2. It is necessary for all unions on the Gold Coast to be united into the Gold Coast Trade Union Congress. The supreme importance of this Congress cannot be over-emphasised. Unless the various unions act united it is difficult, if not impossible, to have efficient labour organisation and to present a common front in the struggle for social security. This must lead to the idea of the formation of the West African Federation of Labour, which will consist of the national Labour Movements of Nigeria, the Gold Coast, Sierra Leone, and the Gambia. The formation of this block is essential to the idea of the Trade Union International which has been discussed at the World Trade Union Conference in London.
3. Organised labour must be represented on the Legislative Council of the Gold Coast. This labour seat must be filled by a person to be elected by the workers themselves. I believe this will make for practical co-operation and better understanding between the Government and labour.
4. I should like to see a comprehensive building scheme to accommodate the working classes; the country owes a lot to these workers and she should be in a position now to provide decent and spacious buildings for them. It ought to be possible for the workers to buy these houses on the hire-purchase system.
5. I am of the opinion that the union should select two full-time officials who, after a preliminary training on the Coast by the Labour Officers, should spend at least six months in Britain, where they will see British labour organisations at work. This experience, I contend, will be extremely valuable.

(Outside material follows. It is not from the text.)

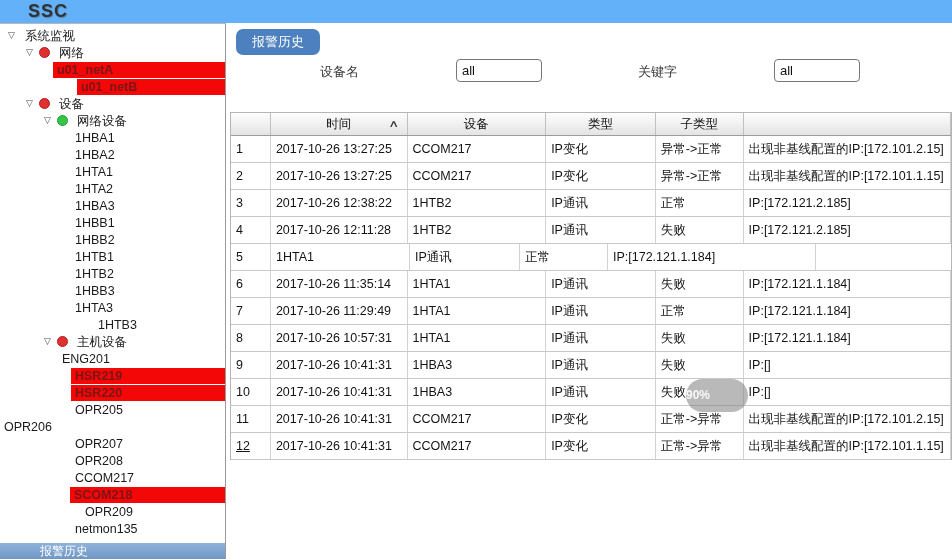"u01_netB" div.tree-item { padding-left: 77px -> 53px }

Already by the courtesy of the British T.U.C., Ruskin College, Oxford, gives a correspondence course in Trade Union subjects to two members of the Gold Coast Railway Union, and I know how very useful these lessons have been to the members concerned.
Then also we must call for educational facilities to be made available to all children, and technical schools to be established to train African personnel to take their rightful places in the higher grades of labour. Evening classes for adults must be provided, and I am happy in the knowledge that the Railway Union has formulated its own plans to implement this scheme; a beginning has already been made at Sekondi, the headquarters of the union.
Lastly, adequate faculties should be provided to safeguard the health of the workers, and I believe it is time that Factory Ordinances were introduced into the Gold Coast. The union must be steadfast and persistent in securing for its members such reasonable amenities as workers’ canteens, break-times for meals, shortening of working hours, higher wages, etc., all of which are so vital. I know we are not alone in the struggle for social security; we have the sympathy and at least the moral support of organised labour throughout the world, more especially of the British movement which, with its vast experience, must rally to the aid of a fellow union in a just and fair cause.